Harold Doherty appuie une révision de la politique d'inclusion en classe au N.-B. Harold Doherty appuie une révision de la politique d'inclusion en classe au N.-B.  Photo :  Facing Autism in New Brunswick

Harold Doherty raconte que lorsque son fils était jeune, il était dans une classe ordinaire, mais qu'il a commencé à s'automutiler, à se mordre les mains chaque jour.

À sa demande, son fils a été retiré de la classe et a été placé dans une salle vide avec une aide-enseignante. Il a alors arrêté de se mordre. Harold Doherty souligne que son fils a eu quelques rechutes au cours des années suivantes, mais rien comparé à l'époque où il était dans une salle de classe ordinaire. Il ajoute que c'est faux de penser qu'un programme fonctionne pour chaque élève. 

« C'est une grave erreur parce qu'il n'y a pas de tentative de comprendre ce qui marche pour chaque enfant, ce que le bon sens nous dicte. Si vous avez une maladie, on ne peut prétendre qu'il y a une solution pour tout guérir et c'est l'approche que nous prenons. Nous cherchons à comprendre chaque cas en interagissant avec les enfants souvent aux prises avec de graves problèmes de santé. »

Les besoins pour un centre provincial d'autisme

Harold Doherty dit qu'il aimerait voir le gouvernement créer un centre pour autistes. Le ministre de l'Éducation, Serge Rousselle affirme que la province s'apprête à répondre à l'Association des enseignants du Nouveau-Brunswick qui demande une révision du programme d'inclusion.

« L'idée c'est d'avoir un centre où les adultes et les enfants pourraient recevoir des traitements spéciaux, mais aussi des soins à long terme dont ont besoin les gens qui souffrent d'autisme sévère. » — Harold Doherty

L'Association des enseignants du Nouveau-Brunswick dit qu'elle a fait parvenir une lettre au ministre Rousselle pour lui demander la révision immédiate de la politique provinciale d'inclusion.

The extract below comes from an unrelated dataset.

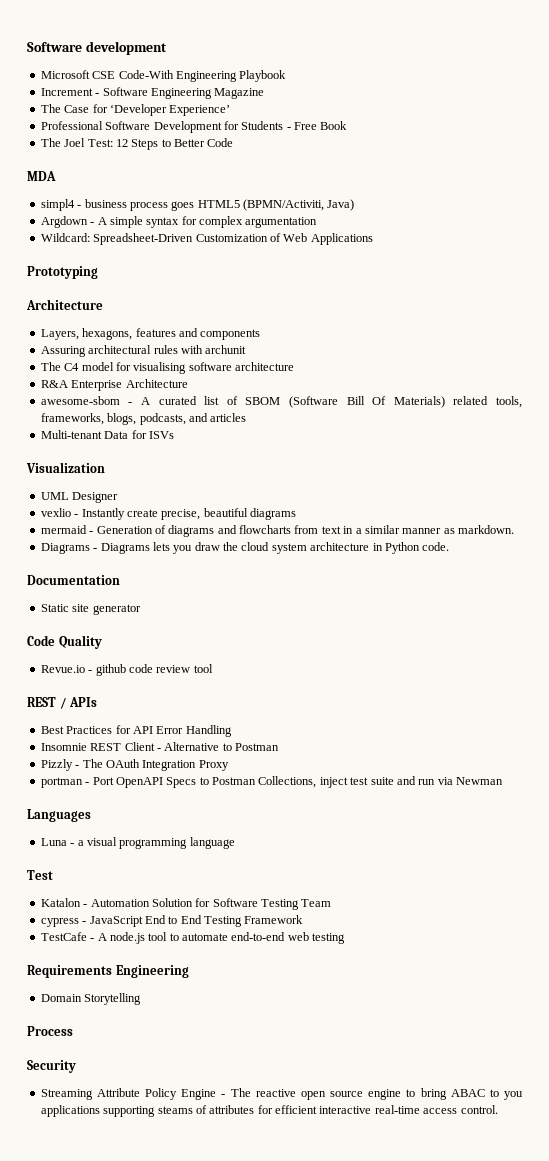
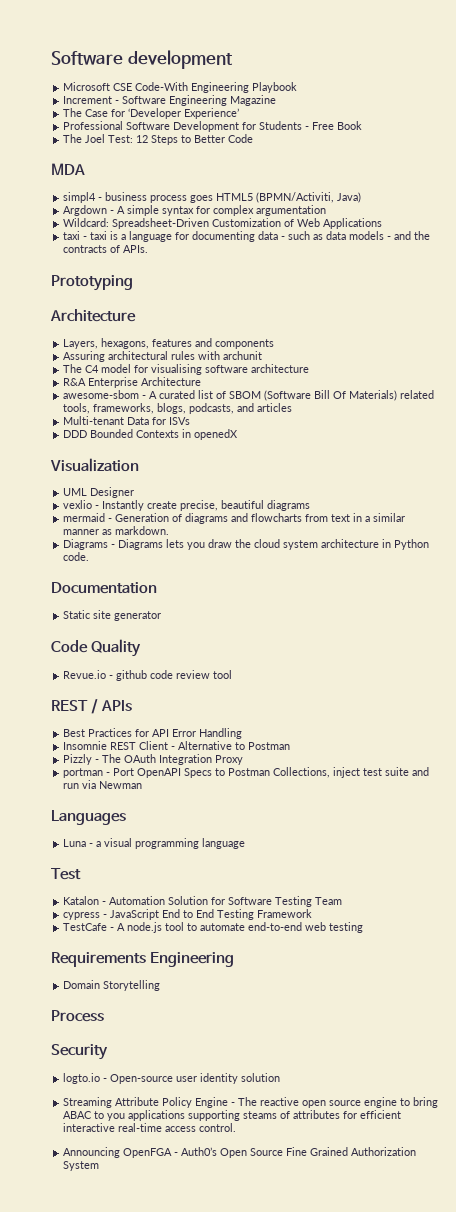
(373, 239) none -> [63,231,431,242] [63,245,149,253] // taxi - taxi is a language for documenting data - such as data models - and the contracts of APIs.
(174, 435) none -> [63,429,239,440] // DDD Bounded Contexts in openedX
(76, 1066) none -> [63,1073,281,1084] // logto.io - Open-source user identity solution
(498, 1109) none -> [63,1147,417,1158] [63,1161,100,1171] // Announcing OpenFGA - Auth0’s Open Source Fine Grained Authorization System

Guy Arseneault, président de l'association, dit que les enseignants ne s'opposent pas à l'inclusion, mais que le programme doit être amélioré. En entrevue au réseau CBC, il a souligné que des inconsistances dans la politique font en sorte que les salles de classe ne sont pas sécuritaires. Il a mentionné que « la fréquence et la gravité » de la violence en classe sont inacceptables.

La réponse du syndicat

Le ministre Rousselle a déclaré dans un courriel que le gouvernement est engagé à fournir à chaque élève une éducation « qui va combler ses besoins ».

« Nous avons reçu la lettre de l'association des enseignants sur l'inclusion et la réponse du syndicat va suivre bientôt. »

Harold Doherty pense que le système actuel ne fonctionne pas.

« Lorsque vous pensez aux cas d'autisme, par exemple, qui sont très complexes, cela représente tout un défi pour les parents aussi. C'est comme si on se fermait les yeux pour résoudre un problème. Il faut prêter attention et s'assurer que les enfants soient dans le meilleur environnement possible et il faut déterminer la meilleure façon de leur enseigner », conclut Harold Doherty.